Sunday, April 1, 2012

A to Z Challenge: Day 1/Letter A

From this point on, the next 26 blog-posts of The Basement Window will be a departure from the list of "ingredients" that has fed its inspiration thus far.  I will, without doubt, return to that list.  But, for the month of April, I turn my attention to another list of sorts: the alphabet.  Thousands of bloggers will be doing this very same thing as we each attempt the A to Z Blog Challenge, whereby we will blog about subject matter that corresponds with each day's letter.  Today, April 1st -day one- presents the letter A to be conquered.  And I say, on this day, that "A is for APPLE." 
That's right.  Apple.  That sweet, supple fruit whose crunch is as appealing as its taste.  The Apple: a food product that -"in the beginning"- held more sway over mankind than the words of God.  The serpent could have offered Adam and Eve anything from the fruits and veggies category (it was a garden, after all; and further, it was "paradise."  Wasn't it?), but it was the apple that the wryly, ornery snake presented as the ultimate temptation.  Why?  Because it was the apple, of course, that grew from the Tree of Knowledge of Good and Evil.  Duh.  So, in honor of all the apple cobblers and pies of the world, I am making a recall on the apple's biblical notoriety, because the real issue is not -was not ever, in fact- the fruit itself so much as the tree from which it sprung.  But, is the inquiry of this blog whether or not the apple deserves absolution from the pope, or is the real question...
Do Adam and Eve deserve not only pardon, but celebration for having the courage to take that first legendary bite of...Life?  Did the presentation of the fruit -the apple- present us with the chance to be both teacher and student?
**Now would be a good time to insert a side note: this blog is not an attempt to unravel the testament of Christianity's version of the beginning of the human condition.  It is, however, meant to serve as an expansion to it: an expansion of thought and possibility.**
From the moment we take our very first breath on this earth, we begin absorbing knowledge.  We may not yet have the words to describe the sensory explosion that immediately follows that first breath, but really, we don't need words at that time, because ultimately words exist solely for the service of others anyway, but THAT is all ours, and the moment of our birth is just for us, too: an awakening to the experience of the knowledge of good and evil.  An awakening to life.  As infants, we process and sort through our experiences in a very basic way: pain and comfort.  That's it.  And without having to understand a single word of any spoken language, we know the difference between the two, because one is what the other is not.  And life carries on that way.  We gather new knowledge based on how it compares to the knowledge we already hold, because one cannot just live in acceptance of the good without also waking to the bad - the "evil" - of the world. Everything is relative to something else. Without its comparable counterpart, we just simply cannot know a thing. 

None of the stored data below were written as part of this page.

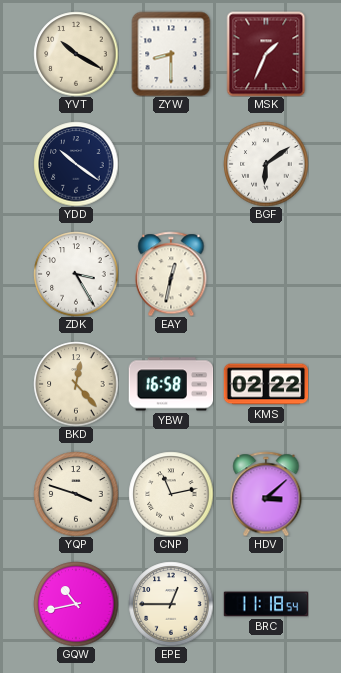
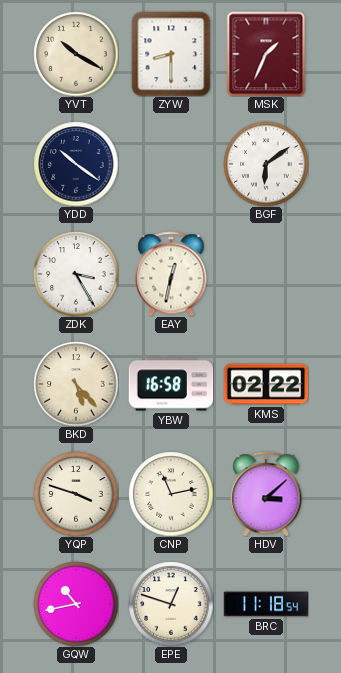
BKD: 12:23 -> 5:23
EPE: 12:45 -> 12:48
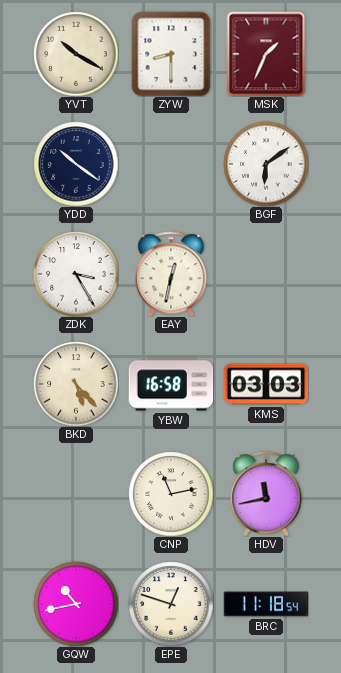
KMS: 02:22 -> 03:03
YQP: 3:48 -> none
HDV: 3:08 -> 11:43
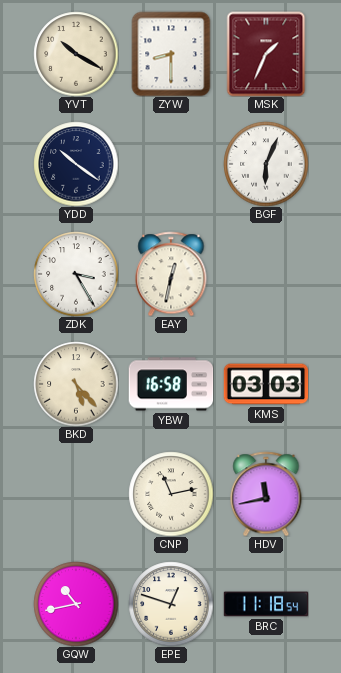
BGF: 6:09 -> 6:04
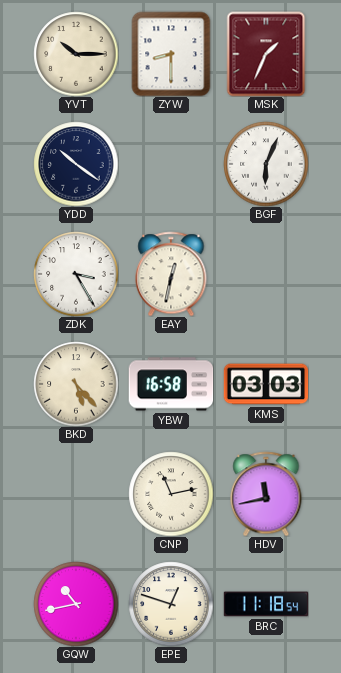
YVT: 10:20 -> 10:15
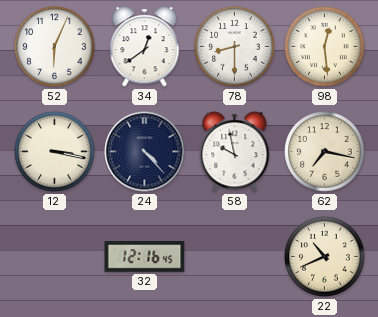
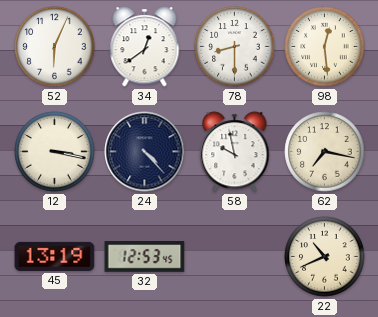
45: none -> 13:19
32: 12:16 -> 12:53
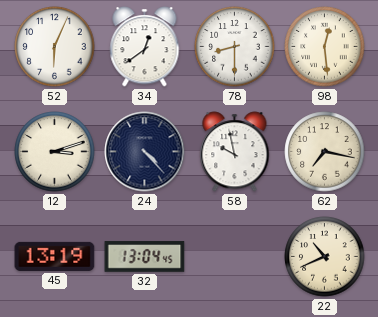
12: 3:17 -> 3:12
32: 12:53 -> 13:04
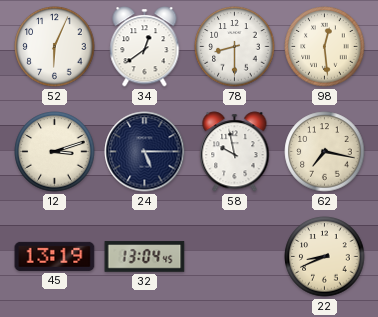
24: 4:23 -> 5:15
22: 10:41 -> 8:41
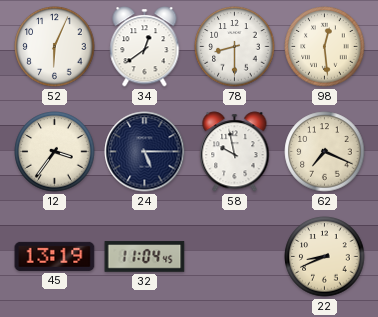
12: 3:12 -> 3:36
62: 7:17 -> 7:19
32: 13:04 -> 11:04
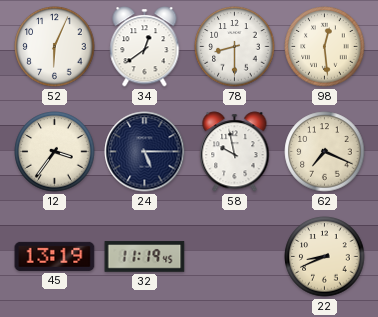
32: 11:04 -> 11:19
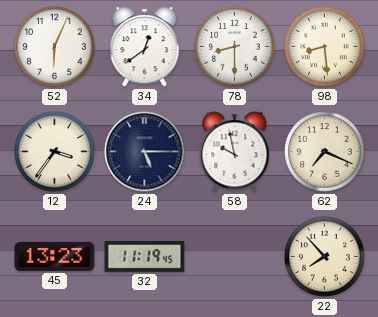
98: 12:29 -> 8:29
45: 13:19 -> 13:23
22: 8:41 -> 7:53
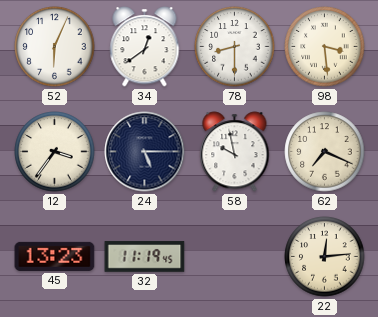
98: 8:29 -> 3:29
22: 7:53 -> 12:14
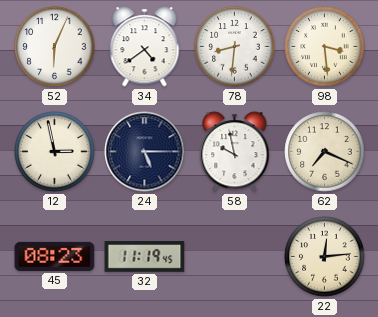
34: 12:39 -> 4:39
78: 8:30 -> 8:31
12: 3:36 -> 2:58
45: 13:23 -> 08:23
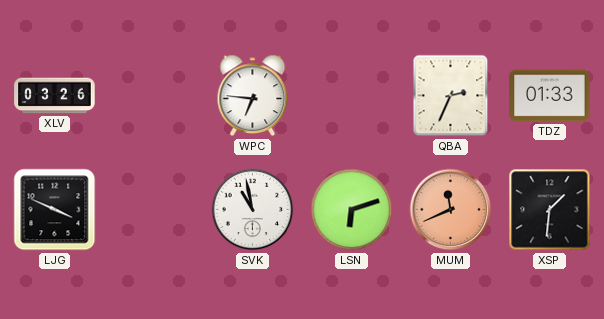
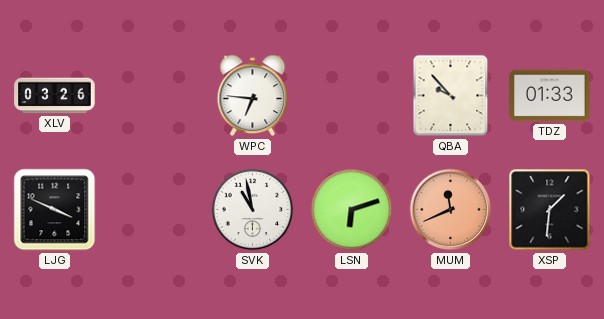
QBA: 2:34 -> 9:53
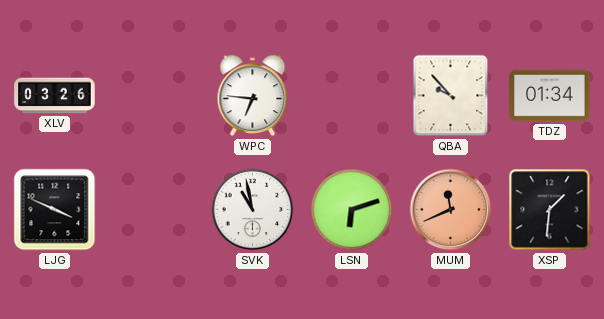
TDZ: 01:33 -> 01:34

But, as we grow, so does our range of experiences, and suddenly what was so instinctively black and white is now coated in layers of grey.  We begin reaching out for ways to properly categorize the innumerable influences in and of life.  I believe that there are two ways to make discoveries in life: 1) We can let someone else do the defining for us, thereby taking their information as the whole truth and then applying it - without question - to the thing for which we seek definition, or 2) We can live. We can live life as it was meant to be lived. We can learn from personal experience that where there is no heat, there will be a chill; where there is no light, there will be darkness; where there is no action, there is inaction; where there is no truth, it is somewhere other than where we are in that moment. To know that something is absent, we must first know its presence, yet to know how to define something as present, we must also have experienced absence.  In short, there can be no knowledge of "good" without knowledge of "evil."  And, with each side of a coin comes individual perspective, but the true beauty of knowledge of all kinds is that we are free to do with it as we please.
I suppose the next question begs to determine if God created us to be static or vital.  Was "paradise" really meant to be a state of blind and unchanging existence?  Because, let's face it: the only way we can change is through knowledge. OR is it more logical -more loving, even- to believe that we have been presented with the choice of leaving "paradise" -with the promise to one day return- so that we may receive the gift and experience of remembering all that we have chosen to forget?  Maybe...just maybe...after that first breath in infancy (the bite of the apple), we set out to seek the knowledge that "paradise" is really the Home for which we all strive; that place in which rest and rejuvenation can be found.  And how could we possibly know rest without first knowing unrest?